→ Task to carry out
Whatever appears in the records should be given again exactly, down to the last mark.

[Saved data entries]
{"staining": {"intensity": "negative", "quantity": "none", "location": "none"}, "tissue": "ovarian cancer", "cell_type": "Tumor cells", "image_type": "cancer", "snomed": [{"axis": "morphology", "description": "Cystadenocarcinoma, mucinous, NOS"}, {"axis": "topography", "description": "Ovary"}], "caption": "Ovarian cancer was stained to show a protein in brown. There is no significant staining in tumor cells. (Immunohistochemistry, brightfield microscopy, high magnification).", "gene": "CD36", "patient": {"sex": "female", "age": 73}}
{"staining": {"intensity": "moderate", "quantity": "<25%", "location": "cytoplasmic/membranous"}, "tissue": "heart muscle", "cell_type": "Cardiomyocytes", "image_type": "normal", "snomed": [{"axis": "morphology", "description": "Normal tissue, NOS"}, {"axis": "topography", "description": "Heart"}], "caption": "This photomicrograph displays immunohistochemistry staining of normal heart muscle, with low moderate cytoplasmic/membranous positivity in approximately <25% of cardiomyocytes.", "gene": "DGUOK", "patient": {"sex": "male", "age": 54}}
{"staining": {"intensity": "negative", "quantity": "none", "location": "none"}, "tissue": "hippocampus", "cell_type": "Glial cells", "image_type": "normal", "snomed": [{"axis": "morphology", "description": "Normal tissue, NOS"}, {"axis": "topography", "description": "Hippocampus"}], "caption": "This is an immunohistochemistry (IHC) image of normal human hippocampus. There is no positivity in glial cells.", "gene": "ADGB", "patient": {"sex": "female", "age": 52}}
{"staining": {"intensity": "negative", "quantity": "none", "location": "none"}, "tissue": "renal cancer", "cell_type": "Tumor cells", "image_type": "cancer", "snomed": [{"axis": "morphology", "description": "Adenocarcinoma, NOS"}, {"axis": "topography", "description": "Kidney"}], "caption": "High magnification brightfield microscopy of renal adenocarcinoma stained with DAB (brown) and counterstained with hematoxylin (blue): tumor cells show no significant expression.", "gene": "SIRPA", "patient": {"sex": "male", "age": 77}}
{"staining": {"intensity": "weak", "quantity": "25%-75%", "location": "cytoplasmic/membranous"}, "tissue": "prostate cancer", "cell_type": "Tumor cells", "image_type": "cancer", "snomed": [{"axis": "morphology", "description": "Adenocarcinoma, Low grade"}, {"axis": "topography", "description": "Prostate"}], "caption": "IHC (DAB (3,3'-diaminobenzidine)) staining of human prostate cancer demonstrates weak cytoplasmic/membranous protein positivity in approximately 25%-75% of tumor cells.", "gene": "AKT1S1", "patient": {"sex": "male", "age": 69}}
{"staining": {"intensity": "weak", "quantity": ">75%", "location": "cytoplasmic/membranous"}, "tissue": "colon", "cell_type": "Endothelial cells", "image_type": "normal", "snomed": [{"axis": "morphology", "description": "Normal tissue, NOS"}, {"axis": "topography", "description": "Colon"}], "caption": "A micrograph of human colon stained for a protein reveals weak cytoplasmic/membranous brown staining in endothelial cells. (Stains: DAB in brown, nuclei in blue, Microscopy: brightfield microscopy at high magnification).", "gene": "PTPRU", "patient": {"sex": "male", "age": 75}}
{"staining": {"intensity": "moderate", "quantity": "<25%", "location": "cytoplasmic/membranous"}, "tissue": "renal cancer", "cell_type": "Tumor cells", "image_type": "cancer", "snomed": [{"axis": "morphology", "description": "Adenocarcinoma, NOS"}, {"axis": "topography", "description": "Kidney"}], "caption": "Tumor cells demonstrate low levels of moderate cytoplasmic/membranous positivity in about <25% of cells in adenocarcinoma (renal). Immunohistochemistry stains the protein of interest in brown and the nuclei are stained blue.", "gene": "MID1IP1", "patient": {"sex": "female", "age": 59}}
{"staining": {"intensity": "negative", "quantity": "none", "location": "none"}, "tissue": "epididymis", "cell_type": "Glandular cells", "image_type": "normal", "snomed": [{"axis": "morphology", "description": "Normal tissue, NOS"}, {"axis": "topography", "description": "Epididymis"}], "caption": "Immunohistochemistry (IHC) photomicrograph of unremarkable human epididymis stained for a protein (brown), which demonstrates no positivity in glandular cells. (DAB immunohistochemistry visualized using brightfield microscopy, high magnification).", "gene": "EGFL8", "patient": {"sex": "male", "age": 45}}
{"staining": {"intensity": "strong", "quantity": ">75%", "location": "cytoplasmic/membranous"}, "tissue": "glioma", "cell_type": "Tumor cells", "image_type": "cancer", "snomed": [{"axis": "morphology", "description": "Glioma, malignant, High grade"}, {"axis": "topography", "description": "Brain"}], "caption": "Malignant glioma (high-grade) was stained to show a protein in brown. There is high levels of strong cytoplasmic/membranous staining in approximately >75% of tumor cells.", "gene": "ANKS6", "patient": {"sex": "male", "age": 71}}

→ Response
{"staining": {"intensity": "negative", "quantity": "none", "location": "none"}, "tissue": "ovarian cancer", "cell_type": "Tumor cells", "image_type": "cancer", "snomed": [{"axis": "morphology", "description": "Cystadenocarcinoma, mucinous, NOS"}, {"axis": "topography", "description": "Ovary"}], "caption": "Ovarian cancer was stained to show a protein in brown. There is no significant staining in tumor cells. (Immunohistochemistry, brightfield microscopy, high magnification).", "gene": "CD36", "patient": {"sex": "female", "age": 73}}
{"staining": {"intensity": "moderate", "quantity": "<25%", "location": "cytoplasmic/membranous"}, "tissue": "heart muscle", "cell_type": "Cardiomyocytes", "image_type": "normal", "snomed": [{"axis": "morphology", "description": "Normal tissue, NOS"}, {"axis": "topography", "description": "Heart"}], "caption": "This photomicrograph displays immunohistochemistry staining of normal heart muscle, with low moderate cytoplasmic/membranous positivity in approximately <25% of cardiomyocytes.", "gene": "DGUOK", "patient": {"sex": "male", "age": 54}}
{"staining": {"intensity": "negative", "quantity": "none", "location": "none"}, "tissue": "hippocampus", "cell_type": "Glial cells", "image_type": "normal", "snomed": [{"axis": "morphology", "description": "Normal tissue, NOS"}, {"axis": "topography", "description": "Hippocampus"}], "caption": "This is an immunohistochemistry (IHC) image of normal human hippocampus. There is no positivity in glial cells.", "gene": "ADGB", "patient": {"sex": "female", "age": 52}}
{"staining": {"intensity": "negative", "quantity": "none", "location": "none"}, "tissue": "renal cancer", "cell_type": "Tumor cells", "image_type": "cancer", "snomed": [{"axis": "morphology", "description": "Adenocarcinoma, NOS"}, {"axis": "topography", "description": "Kidney"}], "caption": "High magnification brightfield microscopy of renal adenocarcinoma stained with DAB (brown) and counterstained with hematoxylin (blue): tumor cells show no significant expression.", "gene": "SIRPA", "patient": {"sex": "male", "age": 77}}
{"staining": {"intensity": "weak", "quantity": "25%-75%", "location": "cytoplasmic/membranous"}, "tissue": "prostate cancer", "cell_type": "Tumor cells", "image_type": "cancer", "snomed": [{"axis": "morphology", "description": "Adenocarcinoma, Low grade"}, {"axis": "topography", "description": "Prostate"}], "caption": "IHC (DAB (3,3'-diaminobenzidine)) staining of human prostate cancer demonstrates weak cytoplasmic/membranous protein positivity in approximately 25%-75% of tumor cells.", "gene": "AKT1S1", "patient": {"sex": "male", "age": 69}}
{"staining": {"intensity": "weak", "quantity": ">75%", "location": "cytoplasmic/membranous"}, "tissue": "colon", "cell_type": "Endothelial cells", "image_type": "normal", "snomed": [{"axis": "morphology", "description": "Normal tissue, NOS"}, {"axis": "topography", "description": "Colon"}], "caption": "A micrograph of human colon stained for a protein reveals weak cytoplasmic/membranous brown staining in endothelial cells. (Stains: DAB in brown, nuclei in blue, Microscopy: brightfield microscopy at high magnification).", "gene": "PTPRU", "patient": {"sex": "male", "age": 75}}
{"staining": {"intensity": "moderate", "quantity": "<25%", "location": "cytoplasmic/membranous"}, "tissue": "renal cancer", "cell_type": "Tumor cells", "image_type": "cancer", "snomed": [{"axis": "morphology", "description": "Adenocarcinoma, NOS"}, {"axis": "topography", "description": "Kidney"}], "caption": "Tumor cells demonstrate low levels of moderate cytoplasmic/membranous positivity in about <25% of cells in adenocarcinoma (renal). Immunohistochemistry stains the protein of interest in brown and the nuclei are stained blue.", "gene": "MID1IP1", "patient": {"sex": "female", "age": 59}}
{"staining": {"intensity": "negative", "quantity": "none", "location": "none"}, "tissue": "epididymis", "cell_type": "Glandular cells", "image_type": "normal", "snomed": [{"axis": "morphology", "description": "Normal tissue, NOS"}, {"axis": "topography", "description": "Epididymis"}], "caption": "Immunohistochemistry (IHC) photomicrograph of unremarkable human epididymis stained for a protein (brown), which demonstrates no positivity in glandular cells. (DAB immunohistochemistry visualized using brightfield microscopy, high magnification).", "gene": "EGFL8", "patient": {"sex": "male", "age": 45}}
{"staining": {"intensity": "strong", "quantity": ">75%", "location": "cytoplasmic/membranous"}, "tissue": "glioma", "cell_type": "Tumor cells", "image_type": "cancer", "snomed": [{"axis": "morphology", "description": "Glioma, malignant, High grade"}, {"axis": "topography", "description": "Brain"}], "caption": "Malignant glioma (high-grade) was stained to show a protein in brown. There is high levels of strong cytoplasmic/membranous staining in approximately >75% of tumor cells.", "gene": "ANKS6", "patient": {"sex": "male", "age": 71}}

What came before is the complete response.